AFAIK the original source of those Japanese losses (which have appeared in more than one English language book) is the Japanese official history of the war, the Senshi Sosho, 100+ volume work published from 1960's-80's that used a large mass of original Japanese records many of which were held in the US until the late '50's but never translated. I know some western scholars have commented on Senshi Sosho's detail and lack of apparent bias; nobody has found evidence of cooking in it AFAIK. But prove any negative...

I don't recall the exact Spit claims v fighters in that case. For all Japanese a/c in that 1943 Darwin campaign the Spit claims were overstated around 3 or 4:1 according to Japanese accounts, though IIRC somewhat worse v the Zeroes and better v bomber/recon a/c. See the US P-40 claims in 1942 above which followed a similar pattern. In turn the JNAF 202nd Air Group claimed over 100 Allied a/c downed over Darwin in that campaign <30 actual. So no, on the surface those loss numbers don't look so strange to me.
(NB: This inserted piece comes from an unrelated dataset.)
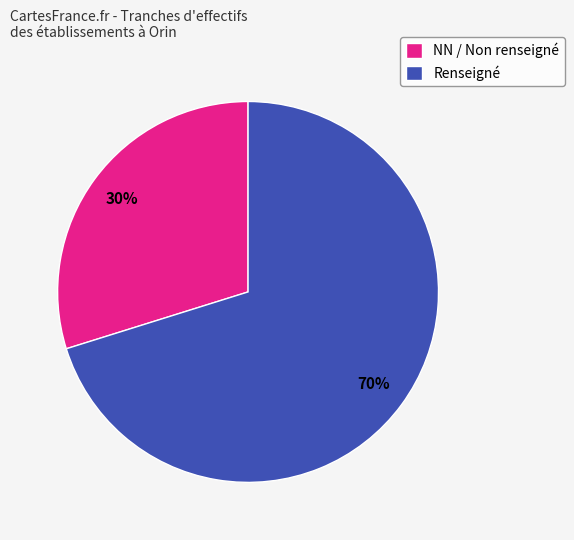

To the nearest percent, what is the average slice percentage?

50%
The Allies, including Brit/CW overclaimed that much or more against the Japanese in many early combats and campaigns, and the RAF overclaimed similarly to that in some encounters with the European Axis (including the Italians) esp in the first half of the war. Late in the European war, the RAF (and USAAF fighters too, though not bombers) with numerical and qualitative superiority and spare resources to put into operational analysis (gun cameras and also intel manpower to follow a detailed claim procedure) claimed much more accurately than that. But it's a mistake, IMHO but with backing I think, to project that situation to the rest of the war and "suspect" enemy losses that seem to show several:1 overclaims by Allied fighters. The simple explanation is that the hard pressed Spits overclaimed a lot, in line with numerous other examples of high overclaims by losing sides in air combat.